16 The question of the Tribunal’s power to make the order that the Commissioner seeks does not appear to have been directly addressed in published decisions of this Tribunal. A number of decisions have discussed the application of the principle established in Minister for Immigration & Multicultural Affairs v Bhardwaj (2001) 187 ALR 117 in which the High Court discussed the circumstances in which a decision maker may re-open its ‘decision’. Gaudron and Gummow JJ (McHugh J agreeing) decided at 129 to 130, that:

          . . . a decision involving jurisdictional error has no legal foundation and is properly to be regarded, in law, as no decision at all. Once that is accepted, it follows that, if the duty of the decision-maker is to make a decision with respect to a person's rights but, because of jurisdictional error, he or she proceeds to make what is, in law, no decision at all, then, in law, the duty to make a decision remains unperformed. Thus, not only is there no legal impediment under the general law to a decision-maker making such a decision but, as a matter of strict legal principle, he or she is required to do so.

17 The High Court confined the duty to re-open a decision to circumstances where there has been a jurisdictional error. Jurisdictional error occurs where, for example, the decision-maker has exceeded his or her power (substantive ultra vires) or has made a procedural error such as breaching the rules of procedural fairness (procedural ultra vires): see discussion in Chand v Rail Corporation of NSW (No 2) [2009] NSWADTAP 27; McGuirk v University of New South Wales [2009] NSWADTAP 11 (“McGuirk”).

18 Bhardwaj has no obvious application in the circumstances of this matter.

19 In McGuirk the Appeal Panel stated:

      “30 The general rule (known as functus officio ) is that once a person or body has exercised a statutory power or duty, that person or body has no further authority to exercise it again. Some of the policy considerations underlying the general rule in the context of regulation of the medical profession were considered by the Victorian Court of Appeal in Kabourakis v the Medical Practioners Board of Victoria [2006] VSC 301 at paragraph [64] to [69]. Those policy considerations include the uncertainty that would arise and the possibility that a decision maker could change a decision many times, even years after the original decision had been made.

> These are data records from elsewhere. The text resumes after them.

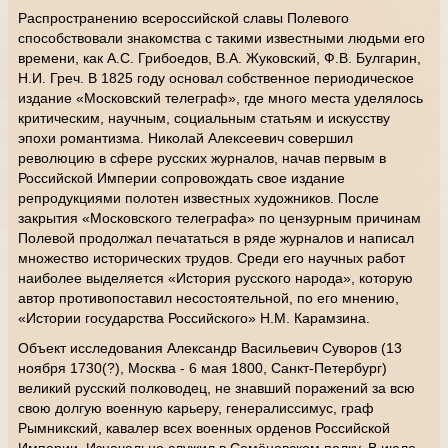
Распространению всероссийской славы Полевого
способствовали знакомства с такими известными людьми его
времени, как А.С. Грибоедов, В.А. Жуковский, Ф.В. Булгарин,
Н.И. Греч. В 1825 году основал собственное периодическое
издание «Московский телеграф», где много места уделялось
критическим, научным, социальным статьям и искусству
эпохи романтизма. Николай Алексеевич совершил
революцию в сфере русских журналов, начав первым в
Российской Империи сопровождать свое издание
репродукциями полотен известных художников. После
закрытия «Московского телеграфа» по цензурным причинам
Полевой продолжал печататься в ряде журналов и написал
множество исторических трудов. Среди его научных работ
наиболее выделяется «История русского народа», которую
автор противопоставил несостоятельной, по его мнению,
«Истории государства Российского» Н.М. Карамзина.
Объект исследования Александр Васильевич Суворов (13
ноября 1730(?), Москва - 6 мая 1800, Санкт-Петербург)
великий русский полководец, не знавший поражений за всю
свою долгую военную карьеру, генералиссимус, граф
Рымникский, кавалер всех военных орденов Российской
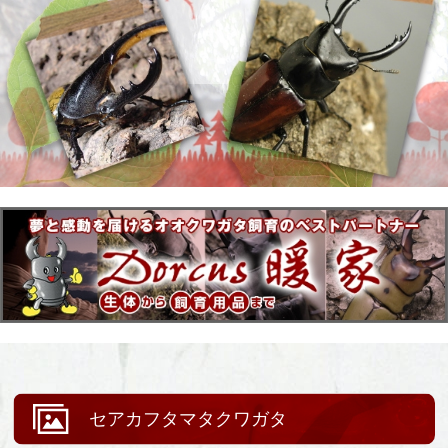
セアカフタマタクワガタ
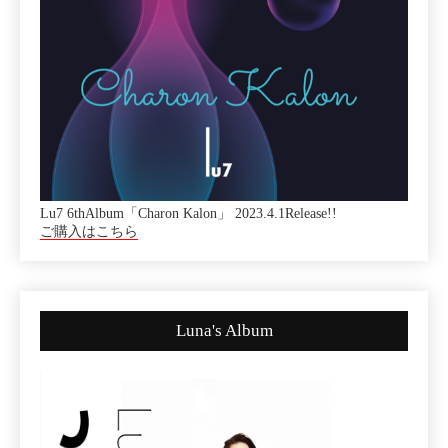
Lu7 6thAlbum「Charon Kalon」 2023.4.1Release!!
ご購入はこちら
Luna's Album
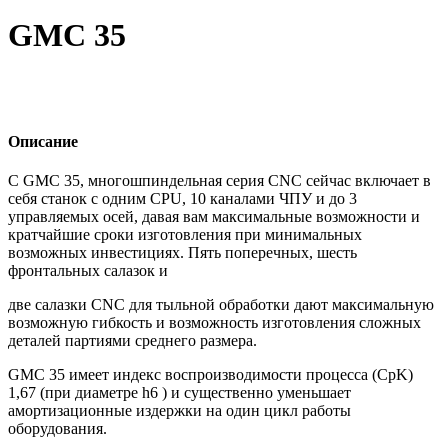
GMC 35
Описание
С GMC 35, многошпиндельная серия CNC сейчас включает в
себя станок с одним CPU, 10 каналами ЧПУ и до 3
управляемых осей, давая вам максимальные возможности и
кратчайшие сроки изготовления при минимальных
возможных инвестициях. Пять поперечных, шесть
фронтальных салазок и
две салазки CNC для тыльной обработки дают максимальную
возможную гибкость и возможность изготовления сложных
деталей партиями среднего размера.
GMC 35 имеет индекс воспроизводимости процесса (CpK)
1,67 (при диаметре h6 ) и существенно уменьшает
амортизационные издержки на один цикл работы
оборудования.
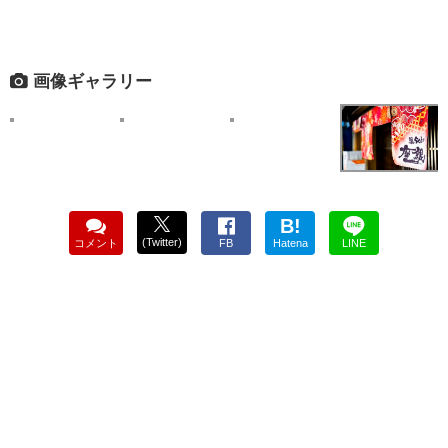
画像ギャラリー
B!
(Twitter)
コメント
FB
Hatena
LINE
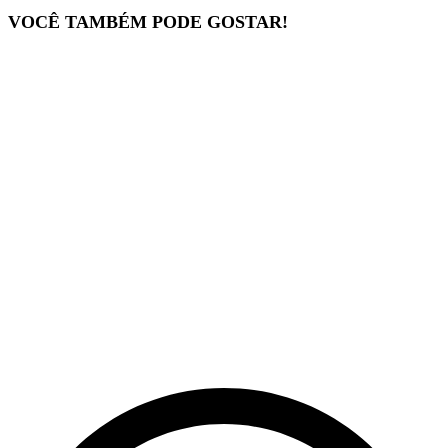
VOCÊ TAMBÉM PODE GOSTAR!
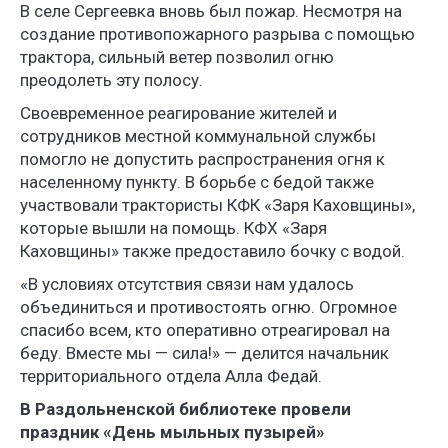
В селе Сергеевка вновь был пожар. Несмотря на
создание противопожарного разрыва с помощью
трактора, сильный ветер позволил огню
преодолеть эту полосу.
Своевременное реагирование жителей и
сотрудников местной коммунальной службы
помогло не допустить распространения огня к
населенному пункту. В борьбе с бедой также
участвовали трактористы КФК «Заря Каховщины»,
которые вышли на помощь. КФХ «Заря
Каховщины» также предоставило бочку с водой.
«В условиях отсутствия связи нам удалось
объединиться и противостоять огню. Огромное
спасибо всем, кто оперативно отреагировал на
беду. Вместе мы — сила!» — делится начальник
территориального отдела Алла Федай.
В Раздольненской библиотеке провели
праздник «День мыльных пузырей»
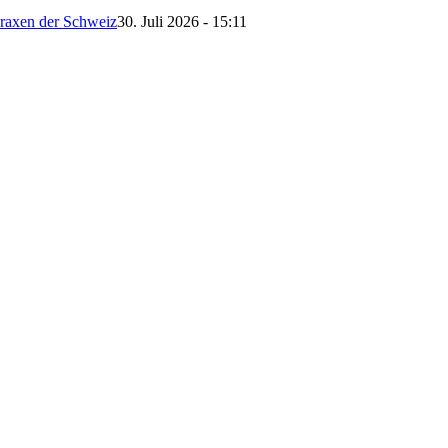
Praxen der Schweiz
30. Juli 2026 - 15:11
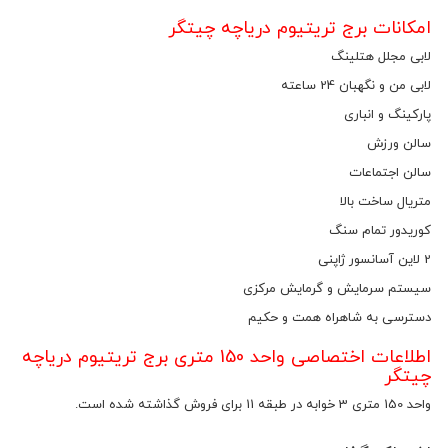
امکانات برج تریتیوم دریاچه چیتگر
لابی مجلل هتلینگ
لابی من و نگهبان 24 ساعته
پارکینگ و انباری
سالن ورزش
سالن اجتماعات
متریال ساخت بالا
کوریدور تمام سنگ
2 لاین آسانسور ژاپنی
سیستم سرمایش و گرمایش مرکزی
دسترسی به شاهراه همت و حکیم
اطلاعات اختصاصی واحد 150 متری برج تریتیوم دریاچه
چیتگر
واحد 150 متری 3 خوابه در طبقه 11 برای فروش گذاشته شده است.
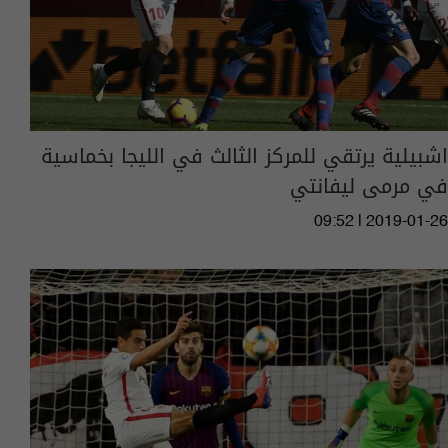
اشبيلية يرتقي للمركز الثالث في الليجا بخماسية
في مرمى ليفانتي
09:52 | 2019-01-26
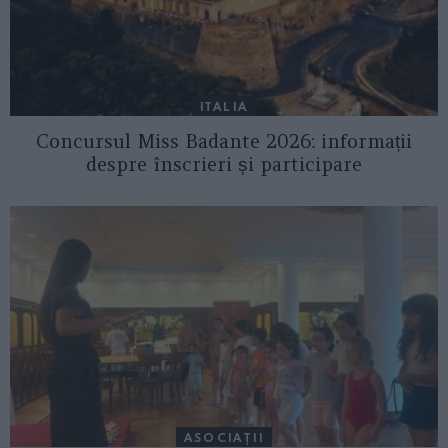
ITALIA
Concursul Miss Badante 2026: informații
despre înscrieri și participare
ASOCIAŢII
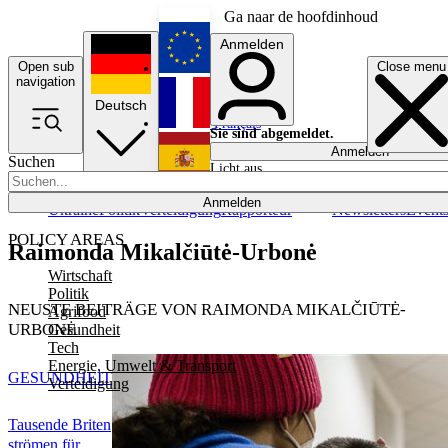
Ga naar de hoofdinhoud
Anmelden
Open sub
Close menu
English
navigation
Deutsch
Français
Sie sind abgemeldet.
Anmelden
Suchen
Licht aus
Español
Anmelden
Ukraine
Politik
Verteidigung
Rapporteur
Newsletters
Event
POLICY AREAS
Raimonda Mikalčiūtė-Urbonė
Wirtschaft
Politik
NEUSTE BEITRÄGE VON RAIMONDA MIKALČIŪTĖ-
Agrifood
URBONĖ
Gesundheit
Tech
Energie, Umwelt & Transport
GESUNDHEIT
Verteidigung
Tausende Briten
strömen für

      31 The power to re-open a decision depends, to a great extent, on the statutory framework in which the person or body operates. …”

20 I agree with that view. Unless there is a statutory provision giving the Tribunal the power to revoke an order, the Commissioner’s application for revocation of the Orders must be dismissed.

21 In my view, the statutory framework does permit the making or the order sought in the circumstances of this matter. Notwithstanding the fact that the Orders were made at the conclusion of an interlocutory hearing, it is my view that the broad and discretionary power given to the Tribunal by section 73(1) of the ADT Act permits the Tribunal to revoke the Orders made on 27 January 2009.

22 I note that the Orders were in the form of Directions. They were also contingent on the decision by the Commissioner to continue to rely on the material that he has put before the Tribunal on a confidential basis. In the circumstances, it is also my view that Rule 19(2)(d) of the ADT Rules would most likely permit the Tribunal to set the Orders aside.

23 I agree with the Commissioner that the Court of Appeal decision in Gray is binding in this matter and that it precludes the Tribunal from making orders such as those made on 27 January 2009. I also note that in light of the decision in Gray no remedy would lie against any failure by the Commissioner to comply with the Orders. There is no utility in maintaining the Orders and therefore, they should be set aside.

Orders

1. The orders made on 27 January 2009 are revoked.

2. The matter is set down for further directions on 25 June 2009 at 9:30am.